Baidu’s most pressing challenge is securing an entry point for AI search. The mobile search bar has been diverted by the app ecosystem, and information consumption is becoming increasingly fragmented. If AI glasses mature, search may shift from “entering keywords” to “asking questions directly upon seeing a problem.” This presents an opportunity for Baidu to re-enter high-frequency scenarios.

The entry of these three companies represents three distinct investment narratives: Xiaomi focuses on the AI device ecosystem, Alibaba on the Agent transaction gateway, and Baidu on mobile AI search. While AI glasses have yet to contribute significant profits, they have already begun to shape the market’s long-term expectations for these companies.

AI Hardware Will Provide a New Narrative for Chinese Tech Stocks Listed Overseas

Over the past few years, Chinese tech stocks listed overseas have lacked a new valuation framework.

With e-commerce growth slowing, fierce competition in advertising, the gaming and social media sectors entering a mature phase, and cloud computing facing price wars, many companies have had to rely on cost-cutting, share buybacks, and profit recovery to prop up their stock prices. Since the emergence of AI, the market has first focused on models and cloud services, then on agents and computing power; now, the discussion has shifted back to hardware as a gateway.

AI glasses offer a new narrative: AI cannot ultimately be confined to web pages, apps, and office software; it requires a more natural personal endpoint. Only by entering the endpoint can companies cultivate user habits, generate data flow, trigger scenarios, and close the commercial loop. For Chinese tech companies listed overseas, this may be one of the few directions capable of reigniting “platform imagination.”

But this narrative shouldn’t be overstated.

AI glasses are still in their infancy. Battery life, weight, heat dissipation, privacy, filming regulations, ambient noise, display quality, compatibility with prescription lenses, and data security could all become barriers to widespread adoption. A more pressing issue is that high-frequency use cases aren’t yet compelling enough. Real-time translation, meeting summaries, first-person video recording, cycling navigation, QR code payments, and object recognition—while valuable, these features aren’t yet sufficient to ensure users can’t live without them every day.

The history of consumer electronics has repeatedly shown that launching hardware is not victory; only a fully functional ecosystem counts. The iPhone reshaped the industry not because of the touchscreen phone itself, but because the App Store, mobile payments, mobile advertising, and the developer ecosystem all matured together. For AI glasses to become the next-generation gateway, the agent ecosystem, on-device models, cloud-based inference, payments, maps, content, productivity tools, and local services must all mature in tandem.

The companies that survive won’t compete solely on who launches first, who boasts the most impressive specs, or who generates the most marketing buzz; instead, they’ll compete on three key capabilities.

First, can users wear them for extended periods? Weight, battery life, design, and privacy notifications will determine whether these devices can transition from tech gadgets to everyday essentials.

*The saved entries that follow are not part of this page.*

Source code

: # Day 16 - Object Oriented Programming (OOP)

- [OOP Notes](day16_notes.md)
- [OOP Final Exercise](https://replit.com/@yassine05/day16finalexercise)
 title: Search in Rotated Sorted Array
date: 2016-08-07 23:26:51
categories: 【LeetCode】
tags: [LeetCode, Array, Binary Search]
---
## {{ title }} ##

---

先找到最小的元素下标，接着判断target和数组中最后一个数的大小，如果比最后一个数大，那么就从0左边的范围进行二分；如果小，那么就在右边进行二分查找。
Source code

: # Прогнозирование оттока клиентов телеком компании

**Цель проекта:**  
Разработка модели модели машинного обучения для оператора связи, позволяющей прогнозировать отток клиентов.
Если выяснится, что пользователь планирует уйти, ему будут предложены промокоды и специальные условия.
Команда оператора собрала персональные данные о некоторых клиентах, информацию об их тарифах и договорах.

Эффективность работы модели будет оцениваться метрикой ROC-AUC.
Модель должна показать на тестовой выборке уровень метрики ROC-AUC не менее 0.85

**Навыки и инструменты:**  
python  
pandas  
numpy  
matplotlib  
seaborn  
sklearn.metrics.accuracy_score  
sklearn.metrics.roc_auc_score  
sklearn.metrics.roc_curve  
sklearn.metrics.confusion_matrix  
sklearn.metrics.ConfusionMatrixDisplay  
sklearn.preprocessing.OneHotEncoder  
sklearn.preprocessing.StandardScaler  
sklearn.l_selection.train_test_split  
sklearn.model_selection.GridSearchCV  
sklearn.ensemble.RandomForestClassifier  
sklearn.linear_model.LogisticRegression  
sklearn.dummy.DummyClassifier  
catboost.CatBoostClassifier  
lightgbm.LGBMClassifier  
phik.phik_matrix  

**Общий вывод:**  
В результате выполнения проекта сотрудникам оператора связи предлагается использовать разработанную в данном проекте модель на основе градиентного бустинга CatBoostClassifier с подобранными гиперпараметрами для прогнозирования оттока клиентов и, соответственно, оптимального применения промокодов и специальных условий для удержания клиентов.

Second, can they integrate with real-world services? Translation, shopping, payments, navigation, productivity tools, photography, and search must form a seamless ecosystem. Smart glasses that merely answer questions will quickly be replaced by smartphones.

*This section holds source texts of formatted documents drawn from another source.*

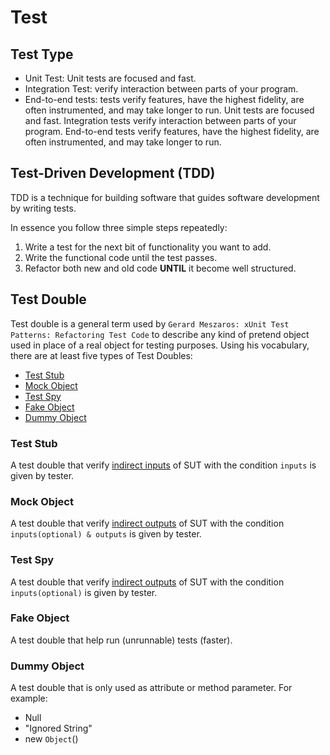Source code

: # Test

## Test Type
- Unit Test: Unit tests are focused and fast.
- Integration Test: verify interaction between parts of your program.
- End-to-end tests: tests verify features, have the highest fidelity, are often instrumented, and may take longer to run.
Unit tests are focused and fast. Integration tests verify interaction between parts of your program. End-to-end tests verify features, have the highest fidelity, are often instrumented, and may take longer to run.

## Test-Driven Development (TDD) 
TDD is a technique for building software that guides software development by writing tests.

In essence you follow three simple steps repeatedly:

1. Write a test for the next bit of functionality you want to add.
2. Write the functional code until the test passes.
3. Refactor both new and old code **UNTIL** it become well structured.

## Test Double
Test double is a general term used by `Gerard Meszaros: xUnit Test Patterns: Refactoring Test Code` to describe any kind of pretend object used in place of a real object for testing purposes.
Using his vocabulary, there are at least five types of Test Doubles:
- [Test Stub](#test-stub)
- [Mock Object](#mock-object)
- [Test Spy](#test-spy)
- [Fake Object](#fake-object)
- [Dummy Object](#dummy-object)

### Test Stub
A test double that verify [indirect inputs](https://handratas.github.io/blog/indirect-input) of SUT with the condition `inputs` is given by tester.

### Mock Object 
A test double that verify [indirect outputs](https://handratas.github.io/blog/indirect-output) of SUT with the condition `inputs(optional) & outputs` is given by tester.

### Test Spy
A test double that verify [indirect outputs](https://handratas.github.io/blog/indirect-output) of SUT with the condition `inputs(optional)` is given by tester.

### Fake Object
A test double that help run (unrunnable) tests (faster).

### Dummy Object
A test double that is only used as attribute or method parameter.
For example: 
- Null 
- "Ignored String"
- new `Object`()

Third, can they create a closed-loop ecosystem? Xiaomi aims to prove that its glasses can integrate into people’s lives, cars, and homes; Alibaba aims to prove that its Qianwen glasses can facilitate transactions and services; Baidu aims to prove that its Xiaodu glasses can redefine search scenarios. Without an ecosystem, AI glasses are merely a hardware business with slim profit margins; with an ecosystem, they have the potential to become a platform gateway.

The next-generation internet gateway may not completely replace the smartphone, but it will likely emerge alongside it. The true value of AI glasses may not lie in the day sales explode, but in the moment when a user asks a question directly to the world without reaching for their phone. Only then will the battle for the gateway truly begin anew.